JAKARTA, iNews.id - Institut Teknik Bandung (ITB) dan Inovasi Nasional (BRIN) beri peringatan soal potensi terjadinya gempa megathrust berkekuatan M 8,7 di Selat Sunda. Prediksi ini pun banyak dikaitkan dengan tsunami di Banten 2018 lalu dan gempa M 6,6 di Pandeglang, Banten 14 Januari 2022 kemarin.
Terkait hal ini, Badan Meteorologi, Klimatologi dan Geofisika (BMKG) memastikan bahwa kedua bencana itu tidak terkait megathrust. Koordinator Bidang Mitigasi Gempa Bumi dan Tsunami BMKG, Daryono menjelaskan gempa 16 Januari kemarin tidak terjadi di bidang kontak, karena megathrust atau seduksi itu terjadi di bidang kontak.
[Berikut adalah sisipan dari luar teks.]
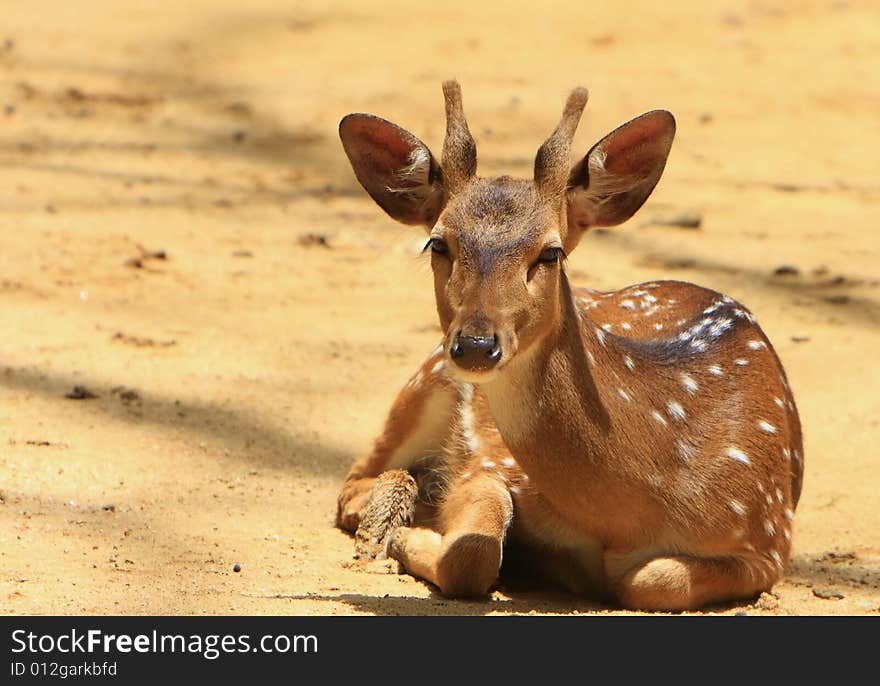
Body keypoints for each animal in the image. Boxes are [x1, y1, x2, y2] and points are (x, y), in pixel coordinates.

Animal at [336, 82, 804, 612]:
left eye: (551, 251)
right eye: (438, 244)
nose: (476, 345)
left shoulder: (767, 536)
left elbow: (649, 581)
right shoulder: (489, 460)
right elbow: (473, 554)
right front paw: (411, 536)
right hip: (427, 375)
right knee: (355, 482)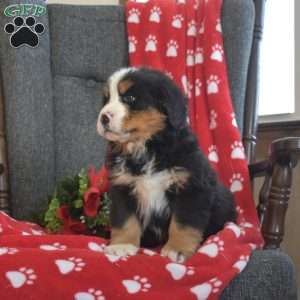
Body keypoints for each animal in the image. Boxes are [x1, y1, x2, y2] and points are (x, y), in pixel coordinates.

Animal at [97, 67, 236, 262]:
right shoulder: (122, 188)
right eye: (106, 99)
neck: (146, 148)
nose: (103, 117)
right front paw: (122, 245)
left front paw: (177, 249)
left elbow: (183, 223)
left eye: (130, 98)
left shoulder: (191, 188)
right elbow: (125, 219)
Daryono menjelaskan pada dasarnya di Selat Sunda, sudah hampir 300 tahun lebih tidak terjadi gempa besar. Hal ini yang masih belum diketahui oleh BMKG.
Padahal, kalau melihat gempa M 7,8 dan tsunami di Pangandaran 2006 lalu dan Bengkulu M 8,5 gempa dan tsunami pada 2007 lalu, sumbernya kejadiannya sama.
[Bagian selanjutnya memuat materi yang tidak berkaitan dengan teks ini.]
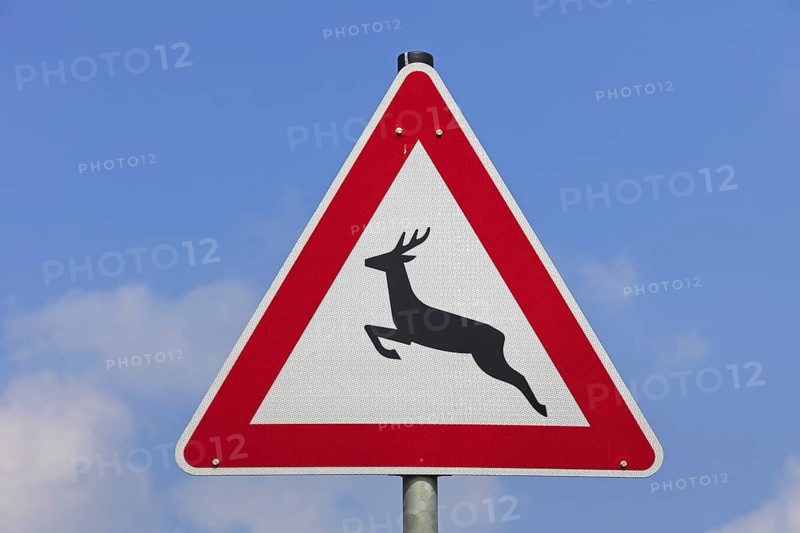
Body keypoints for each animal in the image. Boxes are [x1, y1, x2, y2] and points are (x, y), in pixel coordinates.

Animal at [364, 228, 548, 417]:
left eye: (387, 256)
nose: (366, 260)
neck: (405, 305)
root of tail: (502, 337)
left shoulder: (407, 335)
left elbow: (370, 328)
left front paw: (391, 352)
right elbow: (369, 326)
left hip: (488, 358)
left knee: (518, 376)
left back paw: (541, 408)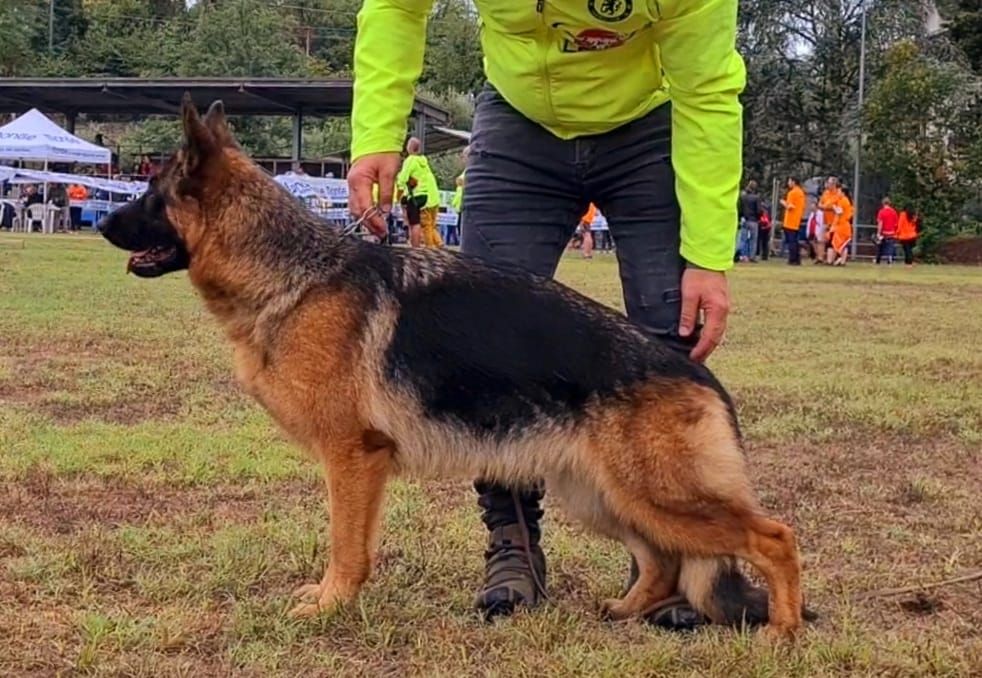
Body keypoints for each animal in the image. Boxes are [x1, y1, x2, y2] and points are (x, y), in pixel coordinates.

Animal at [98, 98, 808, 640]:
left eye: (151, 196)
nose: (103, 224)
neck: (295, 275)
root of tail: (699, 375)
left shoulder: (353, 459)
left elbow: (347, 547)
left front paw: (331, 604)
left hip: (656, 494)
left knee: (774, 537)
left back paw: (781, 632)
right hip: (602, 494)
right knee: (661, 560)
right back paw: (624, 610)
“Artinya, masih ada proses akumulasi mega tegangan, akumulasi energi yang itu belum rilis. Itu yang kita khawatirkan, itu yang kita sebut seismic gap, kekosongan gempa dianggap karena zona potensi gempa besar,” ungkap Daryono dalam Polemik MNC Trijaya FM bertajuk “Waspada Gempa Megathrust dan Bencana Hitrometrologi” secara daring, Sabtu (22/1/2022).
Kemudian, kata dia, gempa dan tsunami di Banten 2018 lalu juga sama sekali tidak ada kaitannya dengan megatrhust ini. Sebab, bencana itu disebabkan oleh plank collapse, yang mana runtuhnya badan gunung sehingga material gunung yang runtuh menimbulkan tsunami.
Sebagai catatan, Daryono mengungkap bahwa di Selat Sunda sudah terjadi sebanyak 10 kali tsunami, baik yang disebabkan oleh gempa maupun oleh erupsi Gunung Krakatau. Untuk yang disebabkan oleh gempa terjadi tahun 1722, 1852 dan 1958. Dan akibat erupsi Krakatau sebanyak 3 kali termasuk yang paling populer tahun 1803.
“Akibat erupsi Krakatau tahun 416, ada di kitab raja-rajanamanya Kitab Raja Purwa, kalau nggak salah. 1803 itu letusan yang populer katastropik, selain material tumpah yang kontak dengan air laut, katastropik meletusnya seperti mercon, dan 1928,” paparnya.
Selain itu, Daryono menambahkan, tsunami akibat longsoran gunung Krakatau terjadi 4 kali, yakni 1851, 1883, 1889, dan terakhir 2018 kemarin sudah 10 kali. Dia mengakui bahwa dari beberapa kejadian
Namun tentu, lanjut dia, tidak boleh pesimistis karena yang terpenting adalah memetakan mitigasi guna menjamin keselamatan masyarakat.
“Di sana ada potensi multihazard, kita tdk boleh pesimis atas apa yang terjadi, kita perlu memetakan mitigasi yang akhirnya bisa menjamin keselamatan masyarakat, kita akan lakukan,” tutup dia.